Вспоминая её, Германтов думал и прежде, и теперь, ранним утром: как много всего умела и знала Анюта, сколько всего успела…
И – ничего показного.
Ей выпали редкостные по насыщенности эмоциями и деяниями будни. Она была практиком малых дел, великим, вдохновенным практиком малых и незаметных дел, великим стоиком среди тихих непрерывных жизненных бедствий, которых не перечесть. Заболев, страшно заболев, превратившись в солевое изваяние, страдала она, наверное, не столько от боли и жестокой такой телесной неподвижности, не позволявшей ей незаметные, но исключительно важные дела свои продолжать, сколько от удивления: почему-то её знания и душевный опыт больше никому не нужны? Ни знание латыни и древнегреческого языков, ни свободное владение тремя европейскими языками – она и по-украински умела, если б надо было, чисто и певуче заговорить, – ни кровавые картины сражения в Галиции, ставшего для неё боевым крещением, ни кошмары панического отступления, почти бегства. «Ветер всю ночь выл в каминной трубе особняка, где временно разместили тяжело раненых, и хотя нас охраняли солдаты-преображенцы, беспокойство не покидало… И вдруг кто-то из солдат испуганно заорал: газы, газы! Но это была ложная тревога», – начало, достойное готической новеллы, жаль, Германтов позабыл, что же с Анютой страшной ночью той приключилось, а она, возможно, вспоминала то военное приключение через много-много лет, вслушиваясь в завывания вьюги…

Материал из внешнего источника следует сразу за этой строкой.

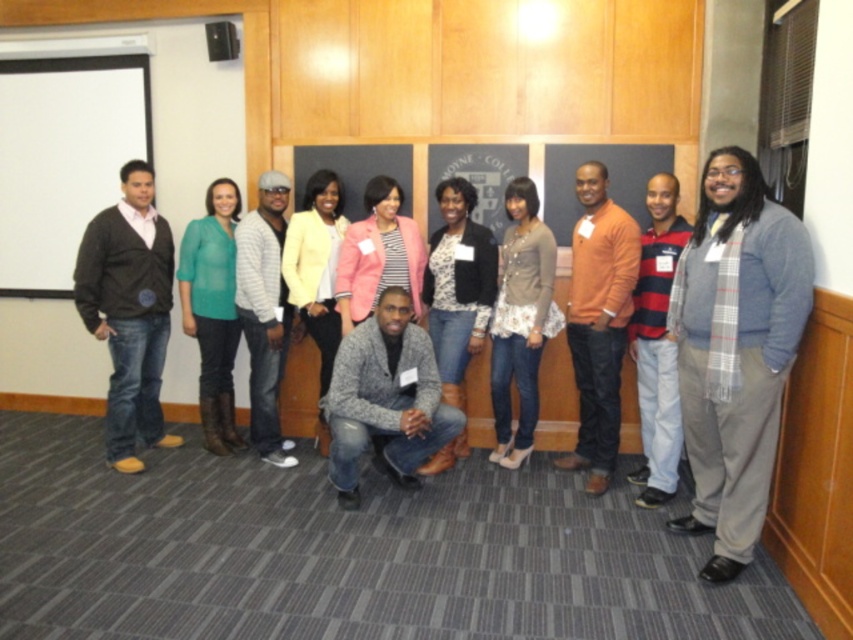
You are organizing a group photo and need to ensure proper positioning. Given the current arrangement, which of the two central clothing items, the matte gray cardigan at center or the pink fabric jacket at center, is positioned to the right of the other?

The matte gray cardigan at center is to the right of the pink fabric jacket at center.

You are organizing a team photo and need to ensure that the gray woolen sweater at center and the pink fabric jacket at center are positioned correctly according to the scene. Which item is positioned to the right of the other?

The gray woolen sweater at center is positioned to the right of the pink fabric jacket at center.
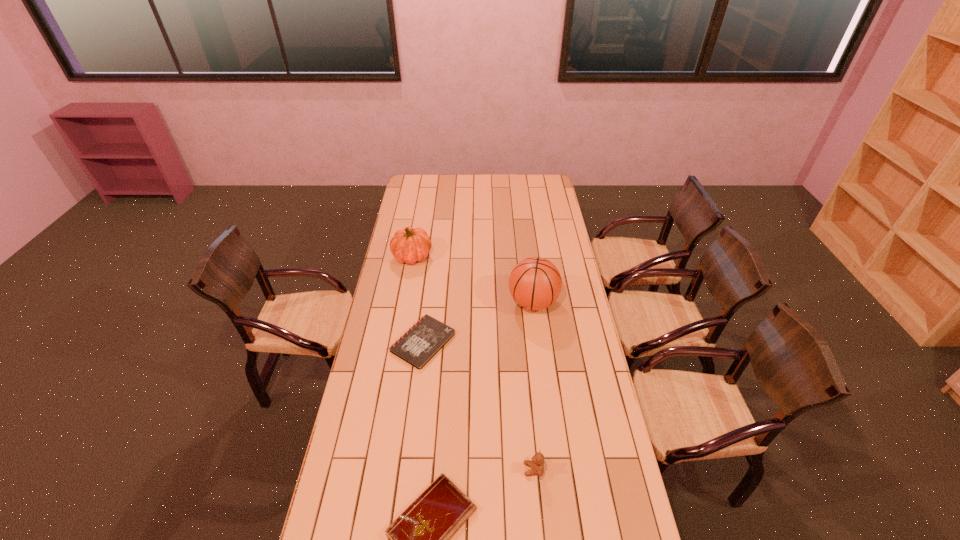
This screenshot has width=960, height=540. I want to click on vacant area between the pumpkin and the farther notebook, so click(418, 299).

The image size is (960, 540). What are the coordinates of `free space between the basketball and the second tallest object` in the screenshot? It's located at (472, 279).

The image size is (960, 540). What are the coordinates of `free spot between the third tallest object and the farther notebook` in the screenshot? It's located at (478, 406).

Identify the location of vacant area that lies between the farther notebook and the pumpkin. The height and width of the screenshot is (540, 960). (418, 299).

At what (x,y) coordinates should I click in order to perform the action: click on vacant area that lies between the pumpkin and the third shortest object. Please return your answer as a coordinate pair (x, y). This screenshot has height=540, width=960. Looking at the image, I should click on (472, 363).

Locate which object is the fourth closest to the pumpkin. Please provide its 2D coordinates. Your answer should be formatted as a tuple, i.e. [(x, y)], where the tuple contains the x and y coordinates of a point satisfying the conditions above.

[(537, 464)]

Find the location of `the second closest object to the tallest object`. the second closest object to the tallest object is located at coordinates click(409, 245).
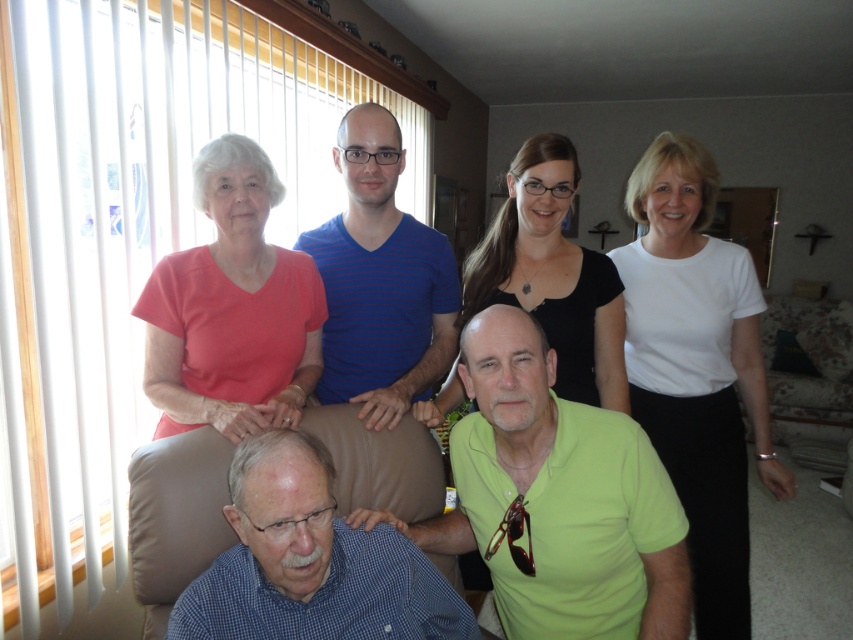
Question: Can you confirm if white smooth shirt at upper right is wider than blue checkered shirt at lower left?

Choices:
 (A) no
 (B) yes

Answer: (B)

Question: Does white smooth shirt at upper right appear over blue checkered shirt at lower left?

Choices:
 (A) yes
 (B) no

Answer: (A)

Question: Among these points, which one is nearest to the camera?

Choices:
 (A) (569, 198)
 (B) (422, 308)
 (C) (664, 440)
 (D) (585, 616)

Answer: (D)

Question: Which object is closer to the camera taking this photo?

Choices:
 (A) matte green shirt at center
 (B) blue checkered shirt at lower left

Answer: (B)

Question: Can you confirm if green matte shirt at center is wider than matte green shirt at center?

Choices:
 (A) no
 (B) yes

Answer: (B)

Question: Which point is closer to the camera?

Choices:
 (A) black matte shirt at upper center
 (B) blue striped shirt at center

Answer: (B)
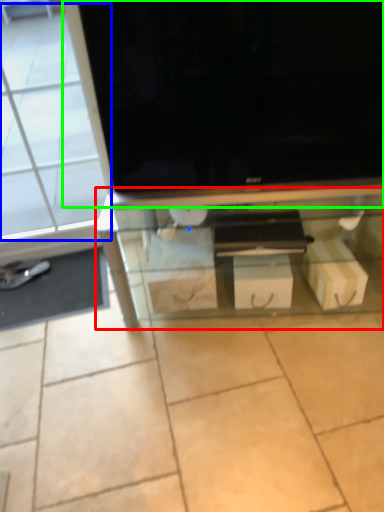
Question: Estimate the real-world distances between objects in this image. Which object is farther from shelf (highlighted by a red box), glass door (highlighted by a blue box) or television (highlighted by a green box)?

Choices:
 (A) glass door
 (B) television

Answer: (A)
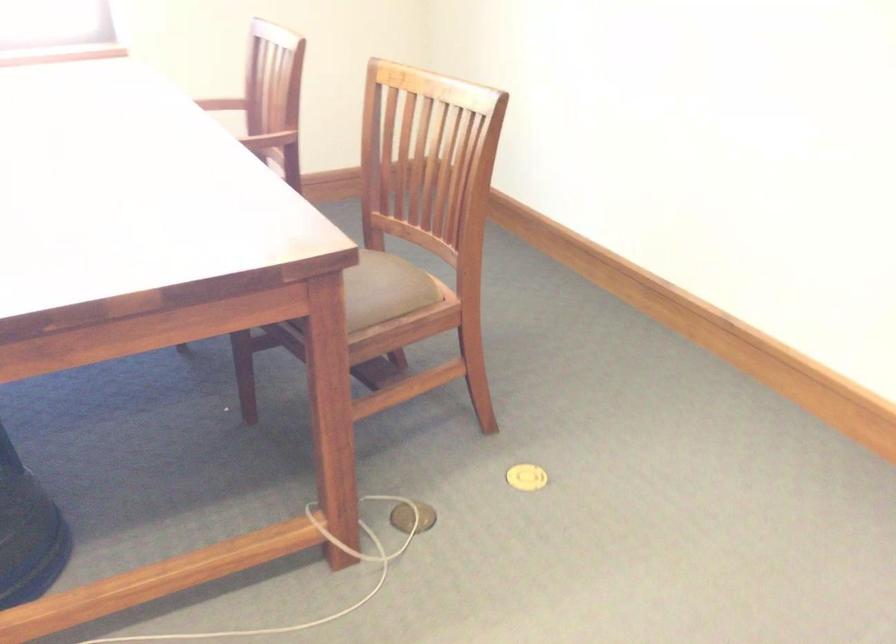
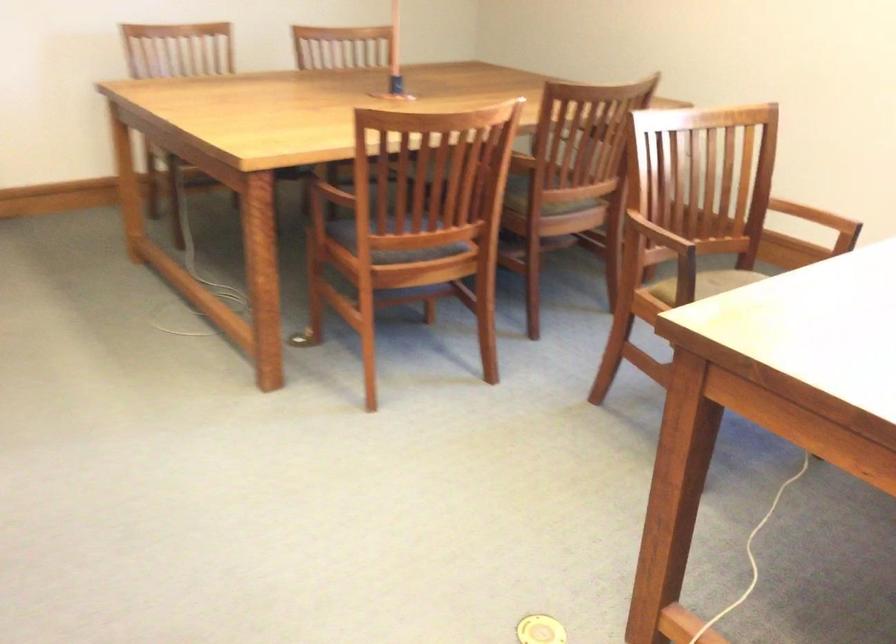
Based on the continuous images, in which direction is the camera rotating?

The camera's rotation is toward left-down.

И тут уже эхо последней войны её оглушало, будто ближний разрыв снаряда… Суровым вдруг сделалось её отвердевшее в каждой своей морщинке, словно не восковое уже, а за миг какой-то из камня высеченное лицо, когда радиоголос взволнованно, сильно картавя, принялся зачитывать молитвенно-проникновенное, но жестокое поэтическое воззвание: «Если дорог тебе твой дом…».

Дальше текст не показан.